• WHAT YOU HAVE TO DO: Please give back word for word the lines of the material below between the line containing "the instructor of the" and the line containing "Linguistic Programming (NLP)", inclusive.

• INFORMATION GIVEN:
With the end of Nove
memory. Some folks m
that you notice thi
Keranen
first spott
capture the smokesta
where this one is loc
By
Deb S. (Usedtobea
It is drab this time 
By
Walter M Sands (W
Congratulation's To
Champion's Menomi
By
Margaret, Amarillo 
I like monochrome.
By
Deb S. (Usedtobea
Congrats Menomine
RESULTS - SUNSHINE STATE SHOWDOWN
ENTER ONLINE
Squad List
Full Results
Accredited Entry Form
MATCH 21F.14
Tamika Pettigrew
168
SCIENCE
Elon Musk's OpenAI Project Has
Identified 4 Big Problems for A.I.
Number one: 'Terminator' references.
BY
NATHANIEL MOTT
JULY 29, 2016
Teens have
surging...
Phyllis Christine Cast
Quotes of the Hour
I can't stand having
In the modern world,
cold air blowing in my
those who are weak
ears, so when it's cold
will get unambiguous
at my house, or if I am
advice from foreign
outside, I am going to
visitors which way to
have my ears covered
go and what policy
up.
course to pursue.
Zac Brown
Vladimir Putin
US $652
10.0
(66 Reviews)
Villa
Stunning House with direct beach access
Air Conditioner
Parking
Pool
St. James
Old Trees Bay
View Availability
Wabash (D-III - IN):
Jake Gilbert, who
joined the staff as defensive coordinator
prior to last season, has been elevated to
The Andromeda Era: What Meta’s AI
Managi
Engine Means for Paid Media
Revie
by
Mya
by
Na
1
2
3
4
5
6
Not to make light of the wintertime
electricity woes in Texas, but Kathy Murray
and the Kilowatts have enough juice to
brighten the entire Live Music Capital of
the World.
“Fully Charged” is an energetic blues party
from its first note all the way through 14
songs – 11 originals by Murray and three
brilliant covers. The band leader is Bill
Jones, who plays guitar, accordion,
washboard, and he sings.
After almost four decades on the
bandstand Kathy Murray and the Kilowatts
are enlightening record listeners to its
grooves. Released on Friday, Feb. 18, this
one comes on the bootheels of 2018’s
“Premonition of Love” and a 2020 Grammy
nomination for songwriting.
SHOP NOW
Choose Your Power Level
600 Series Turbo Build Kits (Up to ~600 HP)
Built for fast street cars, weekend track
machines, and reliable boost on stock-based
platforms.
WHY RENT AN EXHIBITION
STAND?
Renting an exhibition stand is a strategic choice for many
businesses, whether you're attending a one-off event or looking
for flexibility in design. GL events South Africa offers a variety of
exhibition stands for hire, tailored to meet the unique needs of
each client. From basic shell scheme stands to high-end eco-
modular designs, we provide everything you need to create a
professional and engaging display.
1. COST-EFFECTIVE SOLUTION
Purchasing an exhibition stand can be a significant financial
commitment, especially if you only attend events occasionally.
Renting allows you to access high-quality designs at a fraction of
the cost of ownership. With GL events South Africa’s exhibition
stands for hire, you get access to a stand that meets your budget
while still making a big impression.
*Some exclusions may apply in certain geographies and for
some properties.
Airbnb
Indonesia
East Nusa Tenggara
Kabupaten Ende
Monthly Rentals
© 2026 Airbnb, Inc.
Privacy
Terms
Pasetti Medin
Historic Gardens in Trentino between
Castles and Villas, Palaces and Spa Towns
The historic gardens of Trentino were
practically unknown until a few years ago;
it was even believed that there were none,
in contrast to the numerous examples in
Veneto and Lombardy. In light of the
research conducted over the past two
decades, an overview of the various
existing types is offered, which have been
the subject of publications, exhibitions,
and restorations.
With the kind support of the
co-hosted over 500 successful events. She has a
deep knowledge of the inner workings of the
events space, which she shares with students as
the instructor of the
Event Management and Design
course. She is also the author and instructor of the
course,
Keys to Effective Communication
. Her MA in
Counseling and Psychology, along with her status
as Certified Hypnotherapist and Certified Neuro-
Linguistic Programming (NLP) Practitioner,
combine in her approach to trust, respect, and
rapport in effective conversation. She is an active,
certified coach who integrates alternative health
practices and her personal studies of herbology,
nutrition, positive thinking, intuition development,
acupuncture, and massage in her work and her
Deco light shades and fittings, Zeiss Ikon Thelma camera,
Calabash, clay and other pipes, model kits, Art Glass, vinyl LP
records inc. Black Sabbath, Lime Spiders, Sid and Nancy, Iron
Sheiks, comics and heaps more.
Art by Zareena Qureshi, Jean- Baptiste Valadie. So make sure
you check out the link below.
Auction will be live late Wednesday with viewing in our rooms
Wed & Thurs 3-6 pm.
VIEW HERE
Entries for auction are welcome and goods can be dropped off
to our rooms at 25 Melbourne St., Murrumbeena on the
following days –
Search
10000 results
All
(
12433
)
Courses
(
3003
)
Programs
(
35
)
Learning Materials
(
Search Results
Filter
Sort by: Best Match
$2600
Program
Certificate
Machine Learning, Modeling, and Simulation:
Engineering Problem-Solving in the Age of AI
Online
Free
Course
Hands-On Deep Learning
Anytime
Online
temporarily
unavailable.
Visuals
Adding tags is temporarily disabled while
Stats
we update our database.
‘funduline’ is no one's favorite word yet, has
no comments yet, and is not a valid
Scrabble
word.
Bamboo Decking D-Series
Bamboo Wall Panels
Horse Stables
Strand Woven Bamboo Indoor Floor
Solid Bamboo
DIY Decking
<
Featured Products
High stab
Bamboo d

• COMPLETED EXERCISE:
the instructor of the
Event Management and Design
course. She is also the author and instructor of the
course,
Keys to Effective Communication
. Her MA in
Counseling and Psychology, along with her status
as Certified Hypnotherapist and Certified Neuro-
Linguistic Programming (NLP) Practitioner,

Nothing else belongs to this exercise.